A common mental block is how best to play a dogleg hole with real trouble on either side of the fairway, says instructor Sean Foley.
“The ball tails off to the right for most of the golfers I see, so does it make any sense for them to stand on the tee box of a dogleg-left hole and try to curve their drive in that direction? No, but a lot of times they still try,” says Foley, a Golf Digest 50 Best Teacher. “What they should be doing is thinking of how to play the hole to the best of their abilities. In many cases, that means taking a shorter club, one that doesn’t peel off to the right as much, and just getting something out in the fairway.
“The reality is, sometimes the best you can do is give yourself a chance at a one-putt par. You have to accept that your game isn’t designed for certain holes, so your planning should change from How do I get home in regulation? to How do I avoid making double bogey?“
That’s good advice, says sport psychologist Bob Rotella. Too often a visually intimidating hole, one that looks like it necessitates a specific type of drive, can cause golfers to divert from their strengths. Bad move.
“Mentally, you’ve got to stick with your game. Don’t let the shape of a hole solely dictate your strategy,” he says. “I wouldn’t try to hit a shot I didn’t know or usually play. If a driver doesn’t fit the hole, hit a 3-wood. If a 3-wood doesn’t fit, hit a hybrid, and so on. Do whatever it takes to put the ball in play.

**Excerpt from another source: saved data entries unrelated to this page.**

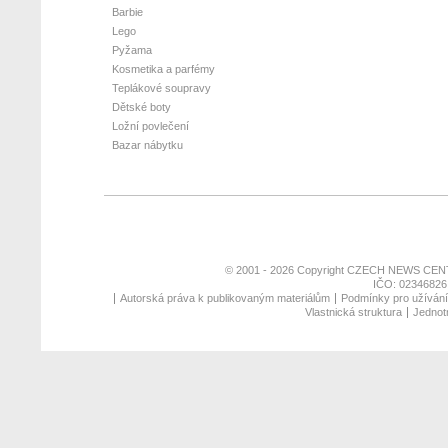
Barbie
Lego
Pyžama
Kosmetika a parfémy
Teplákové soupravy
Dětské boty
Ložní povlečení
Bazar nábytku
© 2001 - 2026 Copyright
CZECH NEWS CENT
IČO: 02346826,
Autorská práva k publikovaným materiálům
Podmínky pro užívání 
Vlastnická struktura
Jednotn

But be clear and commit to whatever shot you decide.”
If you can’t curve the ball to match the hole’s shape, another option is to use driver, but play for the “best miss,” says Hall of Fame golfer Tom Watson. If you analyze a hole carefully, that miss should be evident.
“When curving the ball away from the dogleg, the fairway becomes a smaller target,” Watson says. “The golfer must then think about where it’s best to miss the fairway, and this involves a lot of criteria such as length of the rough, where the flagstick is located, etc. For example, shortening the hole by missing in the interior rough sometimes can be a good option when planning your tee shot, but not on Pine Valley’s par-4 sixth, the hole you see here.”
If you’re skilled enough to be able to shape your tee shot with the dogleg, then consider how much of it you want to take on, Watson says. An accurate distance measurement to the part of the fairway you want to hit is key, but so is that whole thing about being honest with yourself.
“Knowing how far you have to carry the ball to clear a dogleg’s interior rough or interior bunker is not usually thought about by most golfers, but it’s critical,” Watson says. “That being said, most golfers don’t know how far they carry the ball with a driver, which is important in deciding the line to take when cutting the corner on a dogleg.”
That’s why it’s best to be generous with your target line, Foley says.
“If it’s a 200-yard carry and your best drives carry about 210 yards, you probably want to take a less risky route,” Foley says. “Better to be farther back in the fairway than trying to recover from being too aggressive with your line. The penalty for not making it on a dogleg is usually pretty severe.”